Hollingford, petit village rural de l'Angleterre. Molly y grandit entre son père médecin, les vieilles filles de la ville et sa nourrice. Une enfance heureuse, entourée, qui prend fin quand son père décide de se remarier après avoir intercepté une lettre d'amour enflammée à destination de son innocente fille. une belle-mère, une demi-soeur, Molly change de vie alors que l'amitié et les prémisses de l'amour viennent bousculer ses certitudes.
J'avais aimé Cranford, j'avais aimé Nord et Sud, sans surprise, j'ai aimé Femmes et Filles et mes retrouvailles avec la plume d'Elizabeth Gaskell se sont fait dans une atmosphère de bonheur qui ne s'est pas démentie quoi qu'aient pu en dire mes vertêbres et les lanières de mon sac à main. C'est que l'objet est imposant, l'auteur ne s'étant pas privé de raconter, avec un souffle incontestable, l'histoire de Molly Gibson.

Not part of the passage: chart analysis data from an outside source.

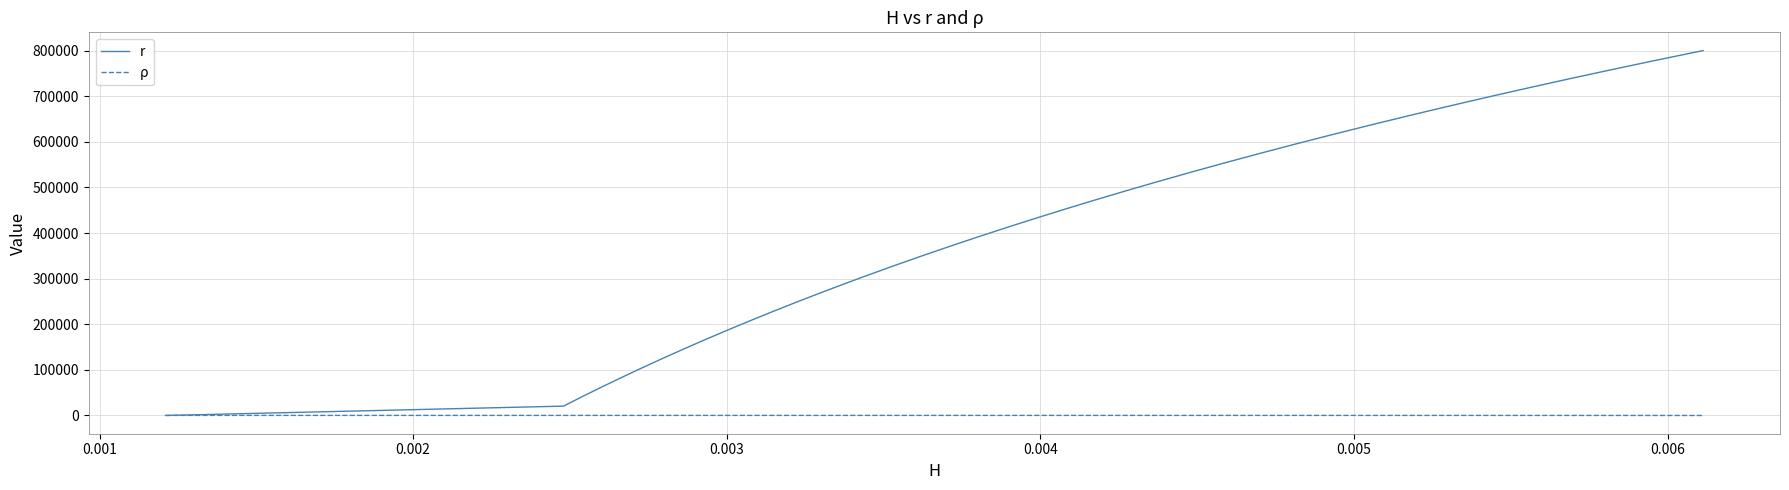

What is the average value of the ρ series?

159.8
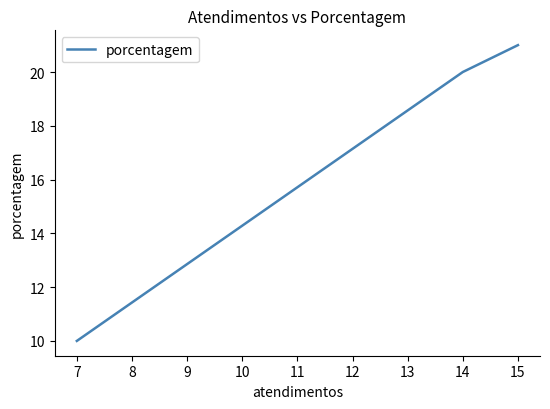

True or false: the data has more than 1 interior local peaks.

False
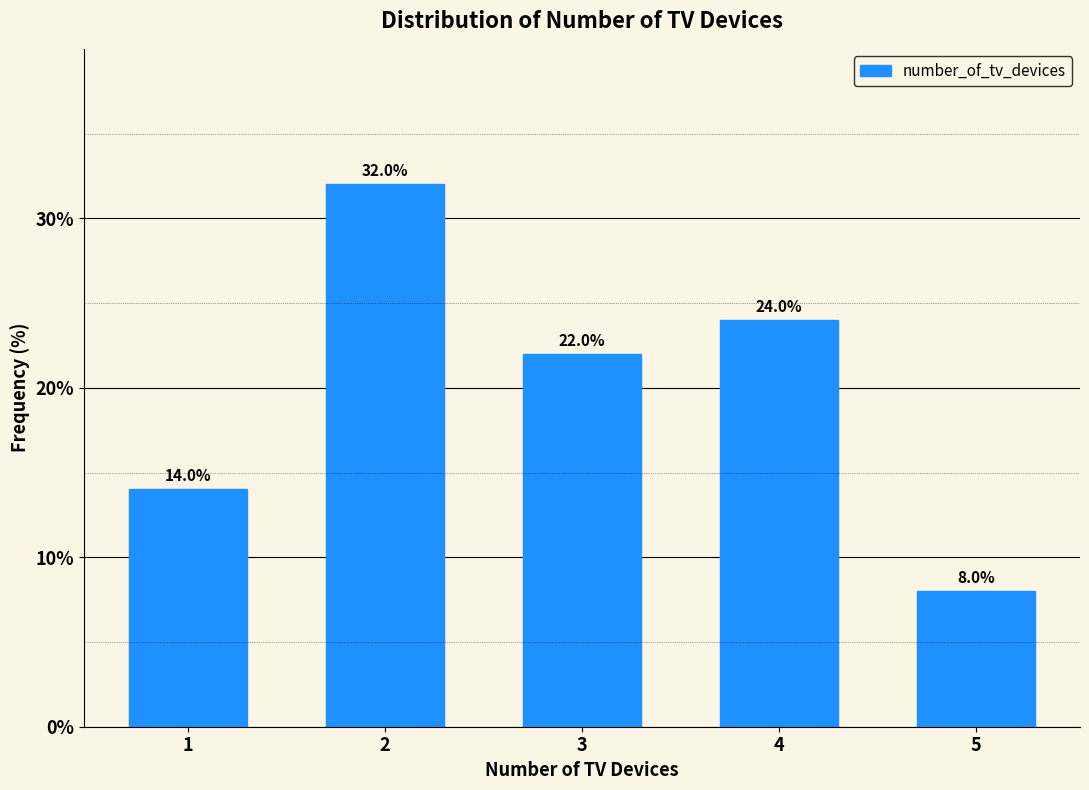

Reading right to left, list all the values displayed in this chart.

5=8.0	4=24.0	3=22.0	2=32.0	1=14.0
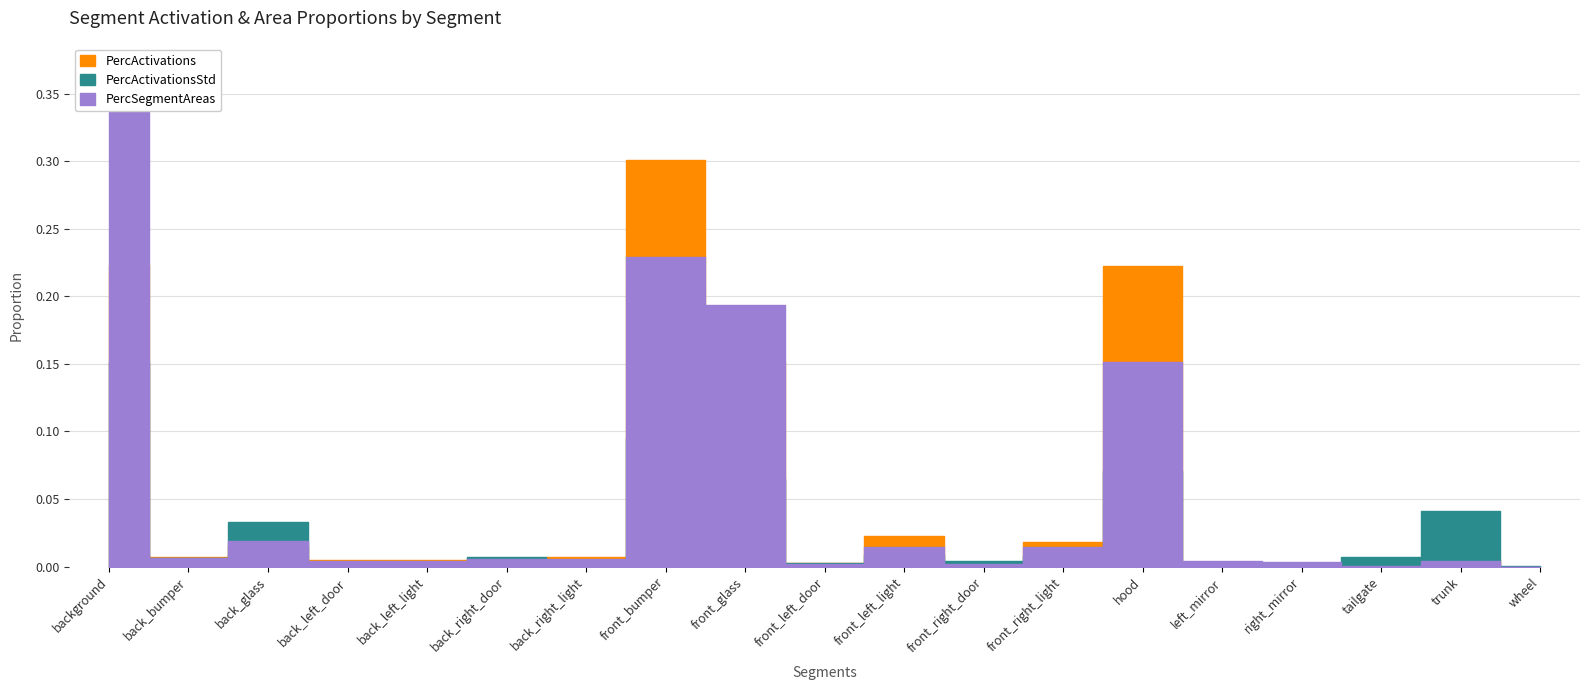

In PercActivations, how many points are higher than both neighbors (excluding endpoints)?

5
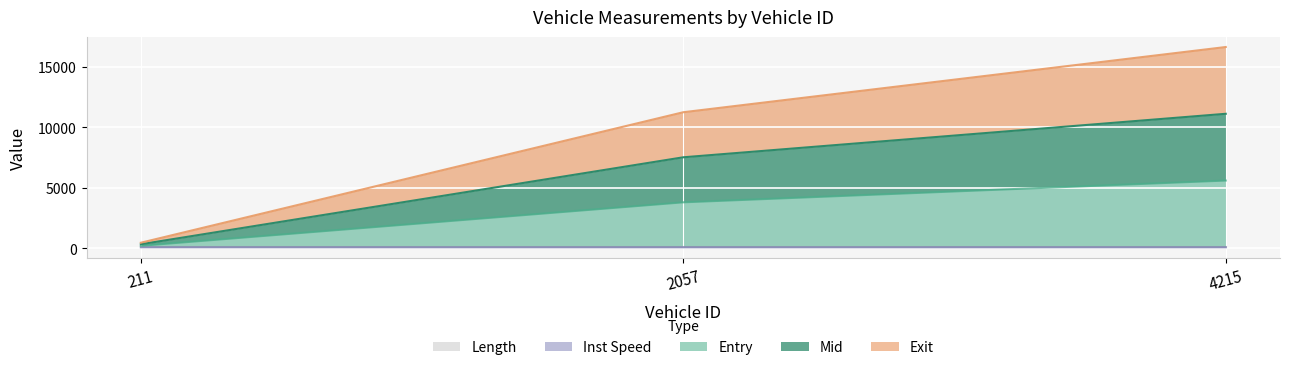

At which category is the sum across all series the highest?

4215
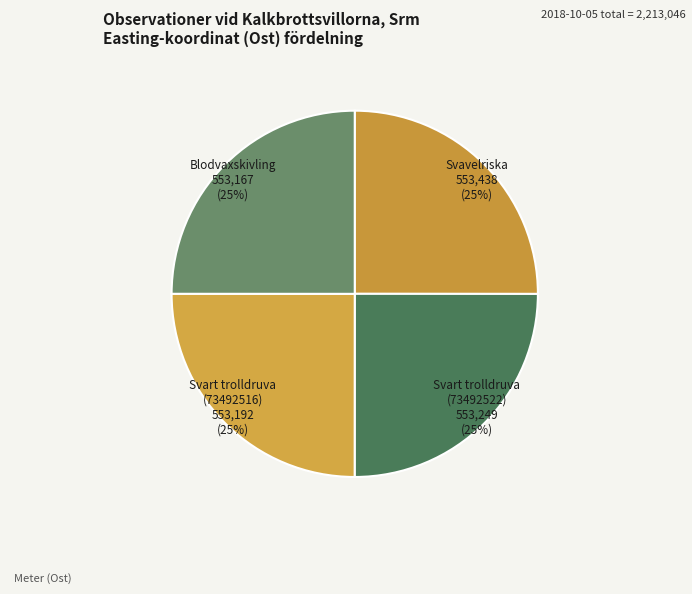

Rank the categories by value from highest to lowest.

Svavelriska (73492559), Svart trolldruva (73492522), Svart trolldruva (73492516), Blodvaxskivling (73492488)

De son enfance à l'orée de sa vie de femme, Elizabeth Gaskell raconte son histoire et celle d'une petite communauté d'hommes et de femmes, fait partager la vie quotidienne d'Hollingford, les drames, les bonheurs, les disputes et les commérages, tous les petits riens qui agitent la bonne société locale et disent mieux que les grands événements l'essence d'une société.
Une lecture superficielle du roman pourrait laisser penser qu'Elizabeth Gaskell s'appuie sur les clichés pour écrire un long récit irrigué par le thé et solidifié par d'indigestes petits fours. Il est vrai que Molly est une jeune fille digne, morale et vertueuse, que sa demi-soeur Cynthia est frivole et séductrice, que sa belle-mère est aussi inintelligente qu'égoïste, que les nobles sont nobles et capricieux, les vieilles filles et les veuves rigides et cancanières... Mais a bien y regarder, Elizabeth Gaskell croque ses personnages avec une grande finesse psychologique et les rend à la fois complexe et attachants, même les plus agaçants d'entre eux. Au point qu'on regrette de laisser Hollingford à la dernière page tant on a le sentiment d'avoir vécu avec ses habitants.
C'est souvent drôle, les petits travers des uns et des autres provoquant diverses catastrophes, c'est parfois indiciblement triste, et il va sans dire qu'il arrive que l'on frémisse d'indignation face aux injustices et aux méchancetés auxquelles font face les héros et les héroïnes du récit.
Elle mêle les fils des intrigues amoureuses et familiales, n'est jamais avare de rebondissements et d'événements qui donnent toujours envie d'en savoir plus tout en brossant avec réalisme le quotidien dans ce qu'il peut avoir de plus prosaïque et en se moquant avec tendresse de ses personnages.
Un très beau roman donc, à découvrir et savourer comme il se doit... avec une tasse de thé!